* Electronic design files
....

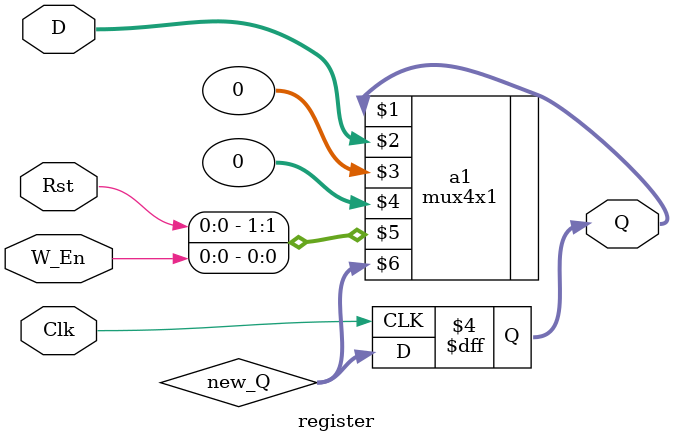
<source format=v>
`timescale 1ns / 1ps

module register #(parameter N=32) (Clk, Rst, D, W_En, Q);

    input Clk, Rst, W_En;
    input [N-1:0] D;
    output reg [N-1:0] Q;

    wire [N-1:0] new_Q;
    mux4x1 #(N) a1(Q, D, 0, 0, {Rst, W_En}, new_Q);

    always @(posedge Clk) begin
        Q <= new_Q;
    end

endmodule


</source>
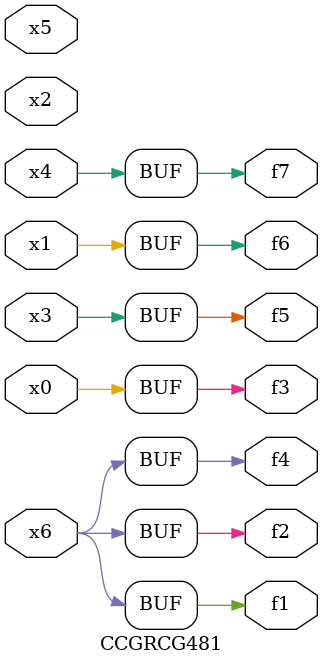
<source format=v>
module CCGRCG481(
	input x0, x1, x2, x3, x4, x5, x6,
	output f1, f2, f3, f4, f5, f6, f7
);
	assign f1 = x6;
	assign f2 = x6;
	assign f3 = x0;
	assign f4 = x6;
	assign f5 = x3;
	assign f6 = x1;
	assign f7 = x4;
endmodule

</source>
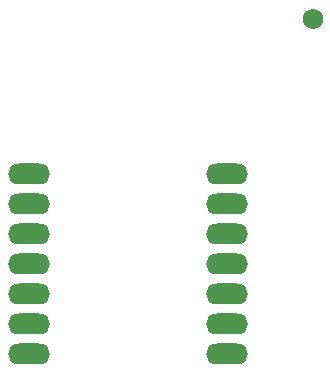
<source format=gbr>
%TF.GenerationSoftware,KiCad,Pcbnew,7.0.10*%
%TF.CreationDate,2024-01-26T16:43:20-08:00*%
%TF.ProjectId,FinalProject,46696e61-6c50-4726-9f6a-6563742e6b69,v2*%
%TF.SameCoordinates,Original*%
%TF.FileFunction,Soldermask,Bot*%
%TF.FilePolarity,Negative*%
%FSLAX46Y46*%
G04 Gerber Fmt 4.6, Leading zero omitted, Abs format (unit mm)*
G04 Created by KiCad (PCBNEW 7.0.10) date 2024-01-26 16:43:20*
%MOMM*%
%LPD*%
G01*
G04 APERTURE LIST*
%ADD10O,3.556000X1.778000*%
%ADD11C,1.726600*%
G04 APERTURE END LIST*
D10*
%TO.C,U1*%
X126927000Y-101854000D03*
X126927000Y-104394000D03*
X126927000Y-106934000D03*
X126927000Y-109474000D03*
X126927000Y-112014000D03*
X126927000Y-114554000D03*
X126927000Y-117094000D03*
X143691000Y-101854000D03*
X143691000Y-104394000D03*
X143691000Y-106934000D03*
X143691000Y-109474000D03*
X143691000Y-112014000D03*
X143691000Y-114554000D03*
X143691000Y-117094000D03*
%TD*%
D11*
%TO.C,IC1*%
X150941000Y-88724000D03*
%TD*%
M02*

</source>
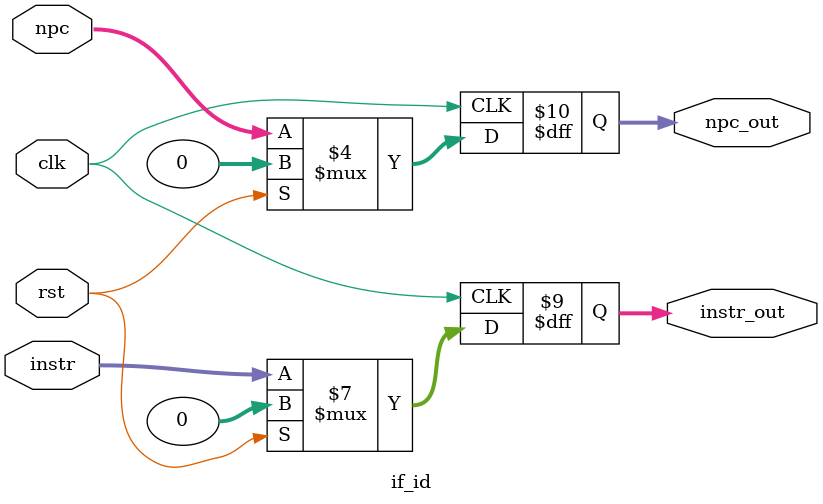
<source format=v>
`timescale 1ns / 1ps


module if_id(
    input wire clk, rst,
    input wire [31:0] instr, npc,
    output reg [31:0] instr_out, npc_out
    );
    
    initial begin
        instr_out <= 0;
        npc_out <= 0;
    end
    
    always @(posedge clk) begin
        if(rst) begin
            instr_out <= 0;
            npc_out <= 0;
        end
        else begin
            instr_out <= instr;
            npc_out <= npc;
        end
    end
endmodule

</source>
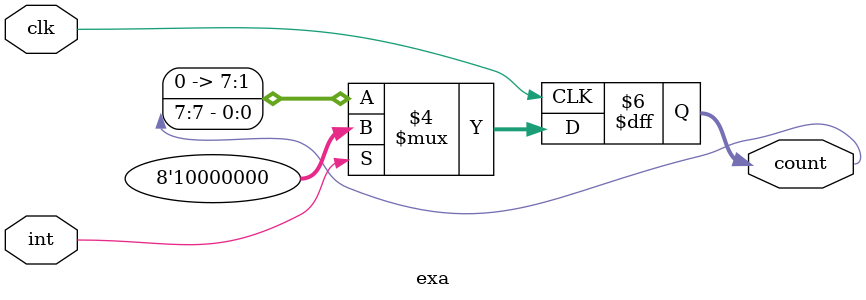
<source format=v>
module exa(clk,int,count);
input clk,int;
output reg [7:0]count;
always@(posedge clk)
begin
if(int)
 count =8'b10000000;
else begin
   count <=count+1;
   count<=count[7];
end
    end
endmodule

</source>
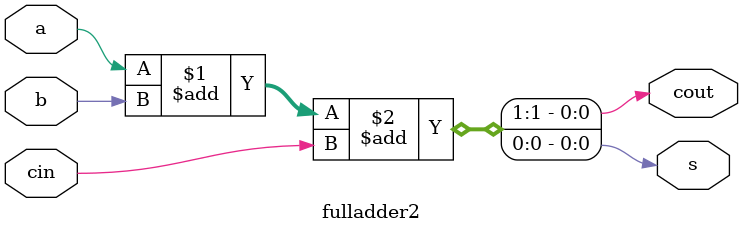
<source format=v>
`timescale 1ns / 1ns

module fulladder(
    output reg cout,
    output reg s,
    input a,
    input b,
    input cin
);
    always @(a or b or cin) begin
        {cout, s} = a + b + cin;
    end
endmodule

module fulladder2(
    output cout,
    output s,
    input a,
    input b,
    input cin
);
    assign {cout, s} = a + b + cin;
endmodule

</source>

....

* EXERCISE DETAILS
Pull out every line of the records above that contains the word "APERTURE".

* SOLVED PROBLEM
G04 APERTURE LIST*
G04 APERTURE END LIST*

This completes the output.